- _Requirement_: From the first line to the last, give the records again exactly.

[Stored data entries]
-------

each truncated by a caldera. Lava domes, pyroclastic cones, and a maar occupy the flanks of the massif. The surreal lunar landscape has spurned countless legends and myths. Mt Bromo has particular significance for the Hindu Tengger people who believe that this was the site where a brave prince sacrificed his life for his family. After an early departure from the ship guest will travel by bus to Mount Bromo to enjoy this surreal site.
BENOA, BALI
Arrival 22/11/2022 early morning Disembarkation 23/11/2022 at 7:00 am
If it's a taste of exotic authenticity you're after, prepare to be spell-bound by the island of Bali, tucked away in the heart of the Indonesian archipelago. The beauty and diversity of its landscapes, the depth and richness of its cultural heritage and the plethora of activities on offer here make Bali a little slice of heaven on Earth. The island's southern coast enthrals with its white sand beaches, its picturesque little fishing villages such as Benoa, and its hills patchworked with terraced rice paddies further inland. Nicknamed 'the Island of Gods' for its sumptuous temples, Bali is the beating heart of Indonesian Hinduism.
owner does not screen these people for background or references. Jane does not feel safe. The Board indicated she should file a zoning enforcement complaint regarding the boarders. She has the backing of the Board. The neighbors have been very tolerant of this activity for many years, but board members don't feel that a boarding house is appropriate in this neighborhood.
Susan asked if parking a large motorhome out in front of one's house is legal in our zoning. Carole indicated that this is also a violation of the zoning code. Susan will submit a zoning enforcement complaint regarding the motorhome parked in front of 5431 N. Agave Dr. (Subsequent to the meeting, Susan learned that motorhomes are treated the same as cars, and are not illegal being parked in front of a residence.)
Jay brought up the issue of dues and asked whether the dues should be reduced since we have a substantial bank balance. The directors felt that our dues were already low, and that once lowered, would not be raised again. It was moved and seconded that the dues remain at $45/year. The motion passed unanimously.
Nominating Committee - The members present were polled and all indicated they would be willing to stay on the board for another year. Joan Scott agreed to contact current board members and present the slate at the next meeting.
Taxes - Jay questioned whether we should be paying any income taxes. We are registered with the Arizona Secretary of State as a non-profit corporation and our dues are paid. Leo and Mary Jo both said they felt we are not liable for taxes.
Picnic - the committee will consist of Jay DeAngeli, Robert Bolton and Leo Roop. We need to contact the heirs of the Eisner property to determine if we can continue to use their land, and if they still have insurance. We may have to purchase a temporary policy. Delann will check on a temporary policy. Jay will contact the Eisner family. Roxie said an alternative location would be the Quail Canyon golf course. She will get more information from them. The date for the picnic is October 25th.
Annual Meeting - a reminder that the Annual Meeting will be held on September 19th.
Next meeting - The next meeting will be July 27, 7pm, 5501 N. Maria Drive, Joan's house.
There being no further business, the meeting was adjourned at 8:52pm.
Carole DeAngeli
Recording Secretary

-------

- _Answer section_:
each truncated by a caldera. Lava domes, pyroclastic cones, and a maar occupy the flanks of the massif. The surreal lunar landscape has spurned countless legends and myths. Mt Bromo has particular significance for the Hindu Tengger people who believe that this was the site where a brave prince sacrificed his life for his family. After an early departure from the ship guest will travel by bus to Mount Bromo to enjoy this surreal site.
BENOA, BALI
Arrival 22/11/2022 early morning Disembarkation 23/11/2022 at 7:00 am
If it's a taste of exotic authenticity you're after, prepare to be spell-bound by the island of Bali, tucked away in the heart of the Indonesian archipelago. The beauty and diversity of its landscapes, the depth and richness of its cultural heritage and the plethora of activities on offer here make Bali a little slice of heaven on Earth. The island's southern coast enthrals with its white sand beaches, its picturesque little fishing villages such as Benoa, and its hills patchworked with terraced rice paddies further inland. Nicknamed 'the Island of Gods' for its sumptuous temples, Bali is the beating heart of Indonesian Hinduism.
owner does not screen these people for background or references. Jane does not feel safe. The Board indicated she should file a zoning enforcement complaint regarding the boarders. She has the backing of the Board. The neighbors have been very tolerant of this activity for many years, but board members don't feel that a boarding house is appropriate in this neighborhood.
Susan asked if parking a large motorhome out in front of one's house is legal in our zoning. Carole indicated that this is also a violation of the zoning code. Susan will submit a zoning enforcement complaint regarding the motorhome parked in front of 5431 N. Agave Dr. (Subsequent to the meeting, Susan learned that motorhomes are treated the same as cars, and are not illegal being parked in front of a residence.)
Jay brought up the issue of dues and asked whether the dues should be reduced since we have a substantial bank balance. The directors felt that our dues were already low, and that once lowered, would not be raised again. It was moved and seconded that the dues remain at $45/year. The motion passed unanimously.
Nominating Committee - The members present were polled and all indicated they would be willing to stay on the board for another year. Joan Scott agreed to contact current board members and present the slate at the next meeting.
Taxes - Jay questioned whether we should be paying any income taxes. We are registered with the Arizona Secretary of State as a non-profit corporation and our dues are paid. Leo and Mary Jo both said they felt we are not liable for taxes.
Picnic - the committee will consist of Jay DeAngeli, Robert Bolton and Leo Roop. We need to contact the heirs of the Eisner property to determine if we can continue to use their land, and if they still have insurance. We may have to purchase a temporary policy. Delann will check on a temporary policy. Jay will contact the Eisner family. Roxie said an alternative location would be the Quail Canyon golf course. She will get more information from them. The date for the picnic is October 25th.
Annual Meeting - a reminder that the Annual Meeting will be held on September 19th.
Next meeting - The next meeting will be July 27, 7pm, 5501 N. Maria Drive, Joan's house.
There being no further business, the meeting was adjourned at 8:52pm.
Carole DeAngeli
Recording Secretary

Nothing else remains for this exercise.